Pictures aside, copy exactly the lines running from the one with "Budgetrådgivning, se" to the end of the records.

Start of ENTRIES SHOWN

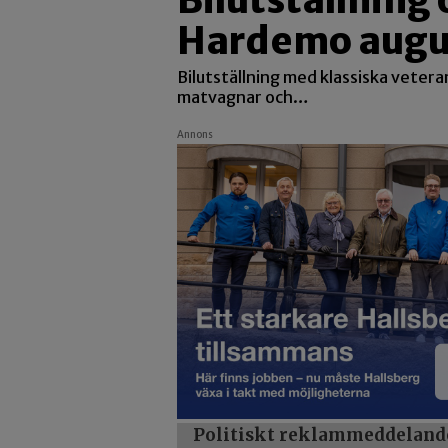
Bilutställning 
Hardemo augus
Bilutställning med klassiska veter
matvagnar och…
Annons
Politiskt reklammeddeland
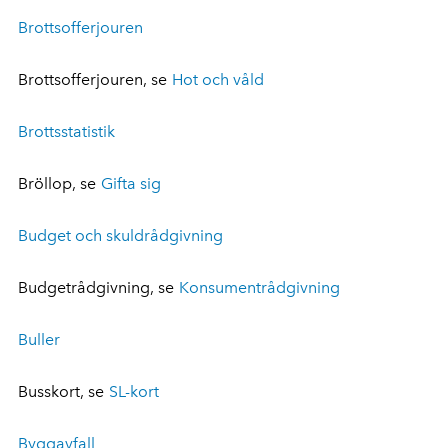
Brottsofferjouren
Brottsofferjouren, se
Hot och våld
Brottsstatistik
Bröllop, se
Gifta sig
Budget och skuldrådgivning
Budgetrådgivning, se
Konsumentrådgivning
Buller
Busskort, se
SL-kort
Byggavfall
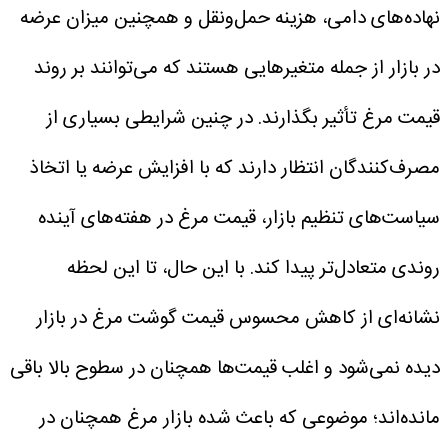
نهاده‌های دامی، هزینه حمل‌ونقل و همچنین میزان عرضه
در بازار از جمله متغیرهایی هستند که می‌توانند بر روند
قیمت مرغ تأثیر بگذارند.
در چنین شرایطی بسیاری از
مصرف‌کنندگان انتظار دارند که با افزایش عرضه یا اتخاذ
سیاست‌های تنظیم بازار، قیمت مرغ در هفته‌های آینده
روندی متعادل‌تر پیدا کند. با این حال، تا این لحظه
نشانه‌ای از کاهش محسوس قیمت گوشت مرغ در بازار
دیده نمی‌شود و اغلب قیمت‌ها همچنان در سطوح بالا باقی
مانده‌اند؛ موضوعی که باعث شده بازار مرغ همچنان در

End of ENTRIES SHOWN

WRITTEN RESPONSE -
Budgetrådgivning, se
Konsumentrådgivning
Buller
Busskort, se
SL-kort
Byggavfall
نهاده‌های دامی، هزینه حمل‌ونقل و همچنین میزان عرضه
در بازار از جمله متغیرهایی هستند که می‌توانند بر روند
قیمت مرغ تأثیر بگذارند.
در چنین شرایطی بسیاری از
مصرف‌کنندگان انتظار دارند که با افزایش عرضه یا اتخاذ
سیاست‌های تنظیم بازار، قیمت مرغ در هفته‌های آینده
روندی متعادل‌تر پیدا کند. با این حال، تا این لحظه
نشانه‌ای از کاهش محسوس قیمت گوشت مرغ در بازار
دیده نمی‌شود و اغلب قیمت‌ها همچنان در سطوح بالا باقی
مانده‌اند؛ موضوعی که باعث شده بازار مرغ همچنان در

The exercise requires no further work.